Paris attacks: At least 2 dead, 7 arrested during Saint-Denis raid

Updated
Terror Cell Was Ready to Act Again, Paris Prosecutor Says
Terror Cell Was Ready to Act Again, Paris Prosecutor Says


SAINT-DENIS, France — French police hunting the suspected ringleader behind the Paris massacre wiped out another cell Wednesday that they believe was about to launch another bloody attack in the City of Lights.

Paris prosecutor Francois Molins made the announcement after an elite police unit pursuing Belgian jihadi Abdelhamid Abaaoud raided an apartment in the suburb of Saint-Denis and was met with fierce resistance.

"One woman blew up herself," Molins said, adding that another man was killed in the raid and several more were wounded. He said police fired some 5,000 rounds.

Abaaoud was not among those taken into custody, he said. NBC News could not immediately confirm a report in The Washington Post saying Abaaoud had been killed in the raid.

Images from the raids:

Molins gave no details on what other mayhem the terrorists were planning.

Also killed was a a police dog named Diesel, police said earlier.

The still-unidentified woman detonated a suicide vest as the building was stormed, the Paris Prosecutor's Office said after the seven-hour raid was over.

They were looking for Abaaoud, a Belgian jihadi thought to have played a key role in last Friday's assaults that killed 129 people.

Interior Minister Bernard Cazeneuve told the French national assembly that it was possible there was a third body from the raid, and that investigations - "including DNA analysis" - were still underway.

"It's possible that Abdelhamid Abaaoud was in the apartment this morning," Cazeneuve's spokesman Pierre Henry Brandet told local media.

Heavy gunfire was heard for several hours beginning around 4:30 a.m. local time (10:30 p.m. ET Tuesday) in the northern district of Saint-Denis. Seven others were arrested during the operation.

Five police officers and a passerby were injured during the incident.

2 Dead, 7 Arrested After Paris Raid Targets Key Terror Suspect
2 Dead, 7 Arrested After Paris Raid Targets Key Terror Suspect

Veronique Haounoh, 43, was holed-up in an apartment across the street from the operation with several neighbors and heard "explosions at irregular intervals."

"We heard so many booms," she told NBC News. "I'm shaking. We are very scared, I can't stop crying."

Witness Abdel Nour al Jazaeri, an unemployed Algerian immigrant, told NBC News that he saw police raiding a building and heard intense gunfire beginning at 4:30 a.m.

A local resident who lives nearby said that he heard "lots of shots" between 4:30 a.m. and 6:30 a.m. local time.

"I was sleeping," said the man, who identified himself only as Alexandre. "I heard the noise — the shots. I said, 'That's not fireworks'."

Some people who lived nearby were rousted from their beds by police and rushed out of their homes clad in just their underwear or pajamas.

Saint-Denis is a mostly low-income area that's close to the Stade de France, a 81,000-seat venue which was targeted by three suicide bombers during a game involving the national team and Germany on Friday.
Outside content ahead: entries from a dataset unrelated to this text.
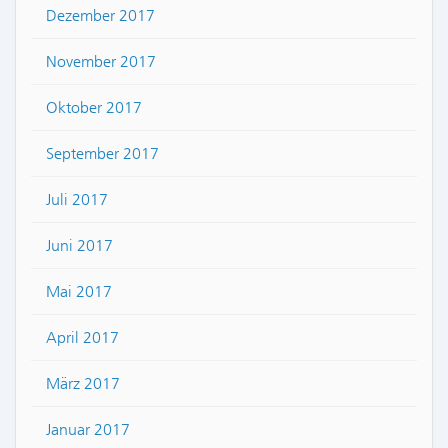
Dezember 2017
November 2017
Oktober 2017
September 2017
Juli 2017
Juni 2017
Mai 2017
April 2017
März 2017
Januar 2017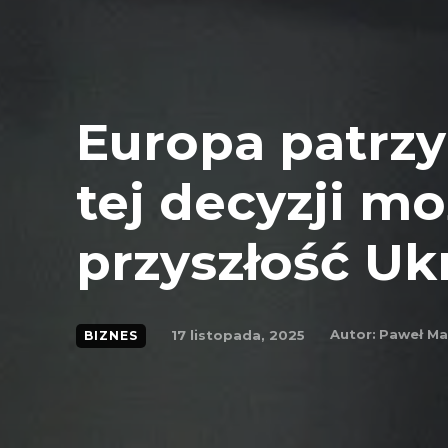
Europa patrzy
tej decyzji m
przyszłość Uk
Autor:
Paweł Ma
17 listopada, 2025
BIZNES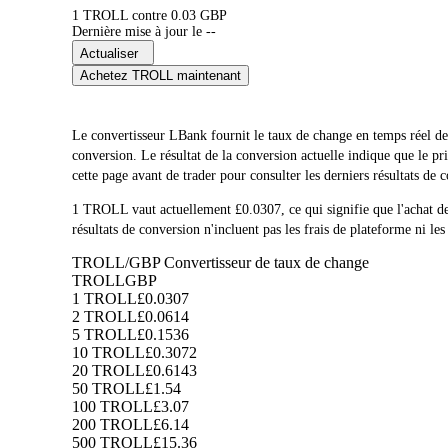
1 TROLL contre 0.03 GBP
Dernière mise à jour le --
Actualiser
Achetez TROLL maintenant
Le convertisseur LBank fournit le taux de change en temps réel 
conversion. Le résultat de la conversion actuelle indique que le
cette page avant de trader pour consulter les derniers résultats de 
1 TROLL vaut actuellement £0.0307, ce qui signifie que l'ach
résultats de conversion n'incluent pas les frais de plateforme ni les
TROLL/GBP Convertisseur de taux de change
TROLL
GBP
1 TROLL
£0.0307
2 TROLL
£0.0614
5 TROLL
£0.1536
10 TROLL
£0.3072
20 TROLL
£0.6143
50 TROLL
£1.54
100 TROLL
£3.07
200 TROLL
£6.14
500 TROLL
£15.36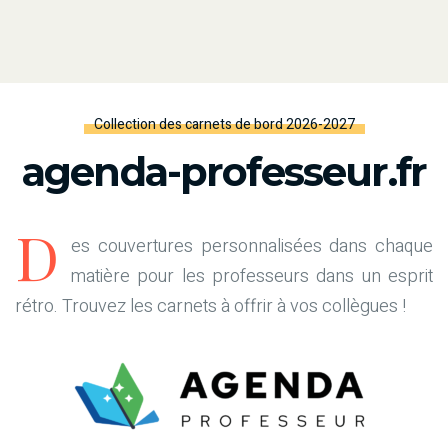
Collection des carnets de bord 2026-2027
agenda-professeur.fr
D
es couvertures personnalisées dans chaque
matière pour les professeurs dans un esprit
rétro. Trouvez les carnets à offrir à vos collègues !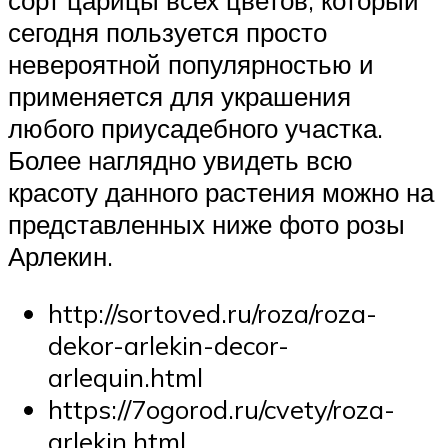
сегодня пользуется просто
невероятной популярностью и
применяется для украшения
любого приусадебного участка.
Более наглядно увидеть всю
красоту данного растения можно на
представленных ниже фото розы
Арлекин.
http://sortoved.ru/roza/roza-
dekor-arlekin-decor-
arlequin.html
https://7ogorod.ru/cvety/roza-
arlekin.html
PHOTOS: Police Target Paris Attack Suspects in Saint-Denis Raid

Police said they were following the female suspect, who was believed to have a connection to the terrorists. The subsequent operation involved 110 officers from France's elite RAID unit.

Local resident Jawad Ben Dow told Reuters that the standoff was centered on his apartment.

Saint-Denis Resident Says Police Targets Were in His Apartment
Saint-Denis Resident Says Police Targets Were in His Apartment

He added: "Someone asked me to put two people up for three days and I did them a favor, it's normal. I don't know where they came from I don't know anything. If I'd known do you think I'd have done it?"

Mathieu Hanotin, a local lawmaker, described the operation as a "big victory."

When asked if he thought the suspects at the apartment were planning another attack, Hanotin said that remained unclear but added their weapons showed "they were ready."

Authorities have been searching for two more suspects believed to have directly participated in Friday's series of bombings and shootings. Seven attackers were killed, most in suicide bombings, officials said.

Police had already been looking for known accomplice Salah Abdeslam, 26. French officials told The Associated Press that an analysis of the attacks indicated one additional person directly involved in the onslaught remains unaccounted for.

Meanwhile, the Parisian newspaper L'Express reported that a 52-year-old man named Stéphane Hache was killed by a stray bullet. He lived behind the Le Bataclan concert hall where the terrorists staged a massacre.

Earlier, two Air France passenger jets leaving from the U.S. for Paris were diverted on Tuesday after bomb threats were phoned in, the airline said.

Both planes landed safely — a flight from the Washington, D.C., area in Halifax, Nova Scotia, and a plane from Los Angeles in Salt Lake City, Utah, officials said.

Also Tuesday, a soccer stadium in Germany packed with thousands of fans was abruptly evacuated because of a "potential threat to spectators," police said.